L'Agefi quotidien, 3 septembre 2014
Attendu avant l'été, le véhicule de 100 millions d'euros a été complexe à monter. Il devrait être porté sur les fonts baptismaux d'ici à la fin du mois

C'est un petit projet par la taille, mais plus complexe à mettre en oeuvre que la Caisse des dépôts ne l'avait imaginé. Le fonds d'investissement en viager de 100 millions d'euros sur lequel l'institution planche depuis plus d'un an devrait enfin être porté sur les fonts baptismaux d'ici à la fin du mois, alors qu'un lancement était initialement annoncé avant l'été après une phase de test dans deux régions, en Ile-de-France et en Provence-Alpes-Côte d'Azur. Porté à l'origine par le député Henri Emmanuelli (PS), président de la commission de surveillance de la CDC, ce projet doit permettre d'aider les personnes âgées à monétiser leur patrimoine, tout en s'appuyant sur une approche mutualisée qui gomme le caractère parfois sulfureux du produit.

 

«Le fonds est prêt à être lancé.

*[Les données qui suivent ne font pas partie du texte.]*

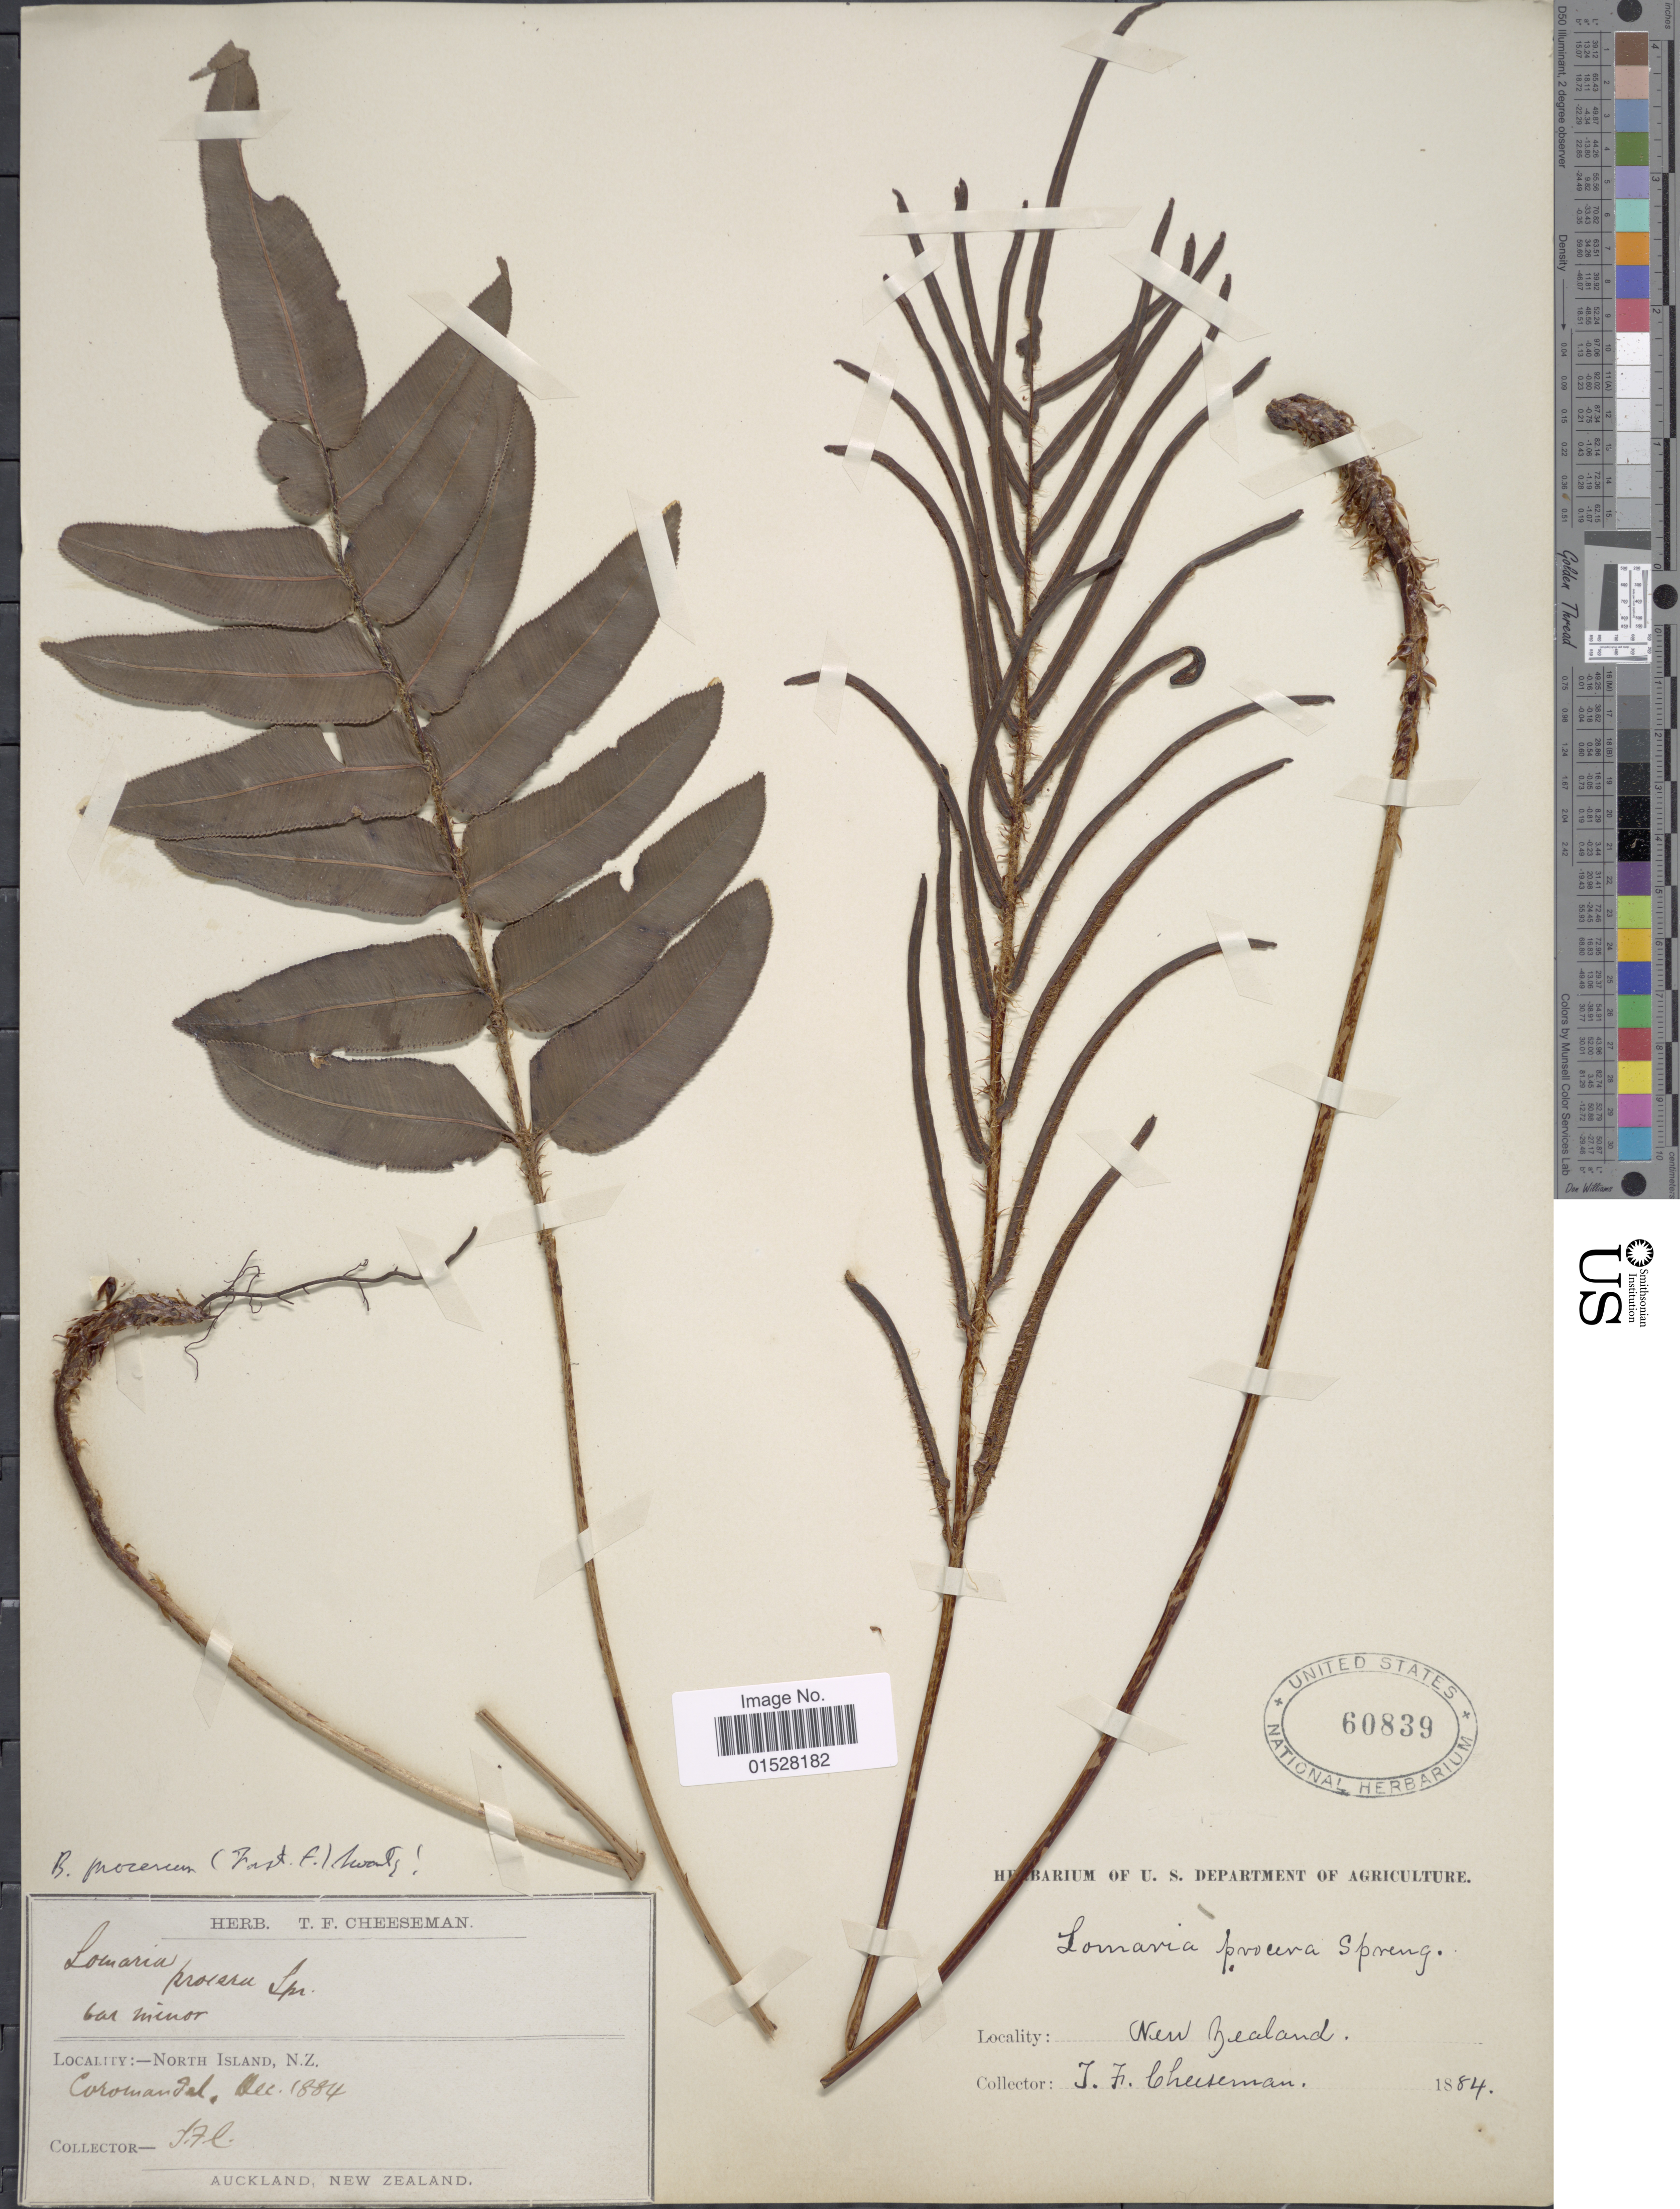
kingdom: Plantae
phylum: Tracheophyta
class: Polypodiopsida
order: Polypodiales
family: Blechnaceae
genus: Blechnum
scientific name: Blechnum procerum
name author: (F. Först.) Sw.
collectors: T. F. Cheeseman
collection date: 1884-12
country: New Zealand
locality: North Island, Coromandel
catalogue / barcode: US 60839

Il a fallu peaufiner le projet avec le consortium retenu», assure un proche de l'insitution. La procédure suivie par la Caisse et la complexité de certains aspects techniques (modèle mathématique à monter, etc.) expliqueraient ce retard à l'allumage, selon d'autres sources bien informées. Deux consortiums se sont disputés au printemps le mandat de gestion de ce fonds viager à l'issue d'un appel d'offres roboratif. D'un côté, le groupe Renée Costes, numéro un revendiqué des transactions sur ce segment en France, associé à La Française AM; de l'autre Virage Viager, une structure d'ingénierie qui a déjà monté des fonds mutualisés pour des institutionnels comme Corem, appuyée par Icade AM... filiale de la CDC.

 

La Caisse aurait opté pour le tandem Renée Costes / La Française. Un choix qui a surpris un certain nombre d'observateurs, en interne et en externe: il privilégiait un spécialiste des transactions de gré à gré entre particuliers, alors que la logique du projet est de mutualiser le risque avec une approche très financière et actuarielle. Le tour de table du fonds, que la Caisse des dépôts doit abonder à hauteur de 20 millions d'euros, aurait dès lors pris lui aussi plus de temps que prévu à se constituer, certains des investisseurs institutionnels appelés à l'origine se montrant plus réticents, selon de bonnes sources.

 

Le lancement du fonds viager de la CDC doit consacrer l'émergence de ce marché à destination des institutionnels. D'autres véhicules de ce type, à l'initiative individuelle de mutuelles ou d'institutions de prévoyance, seraient en cours de constitution en France.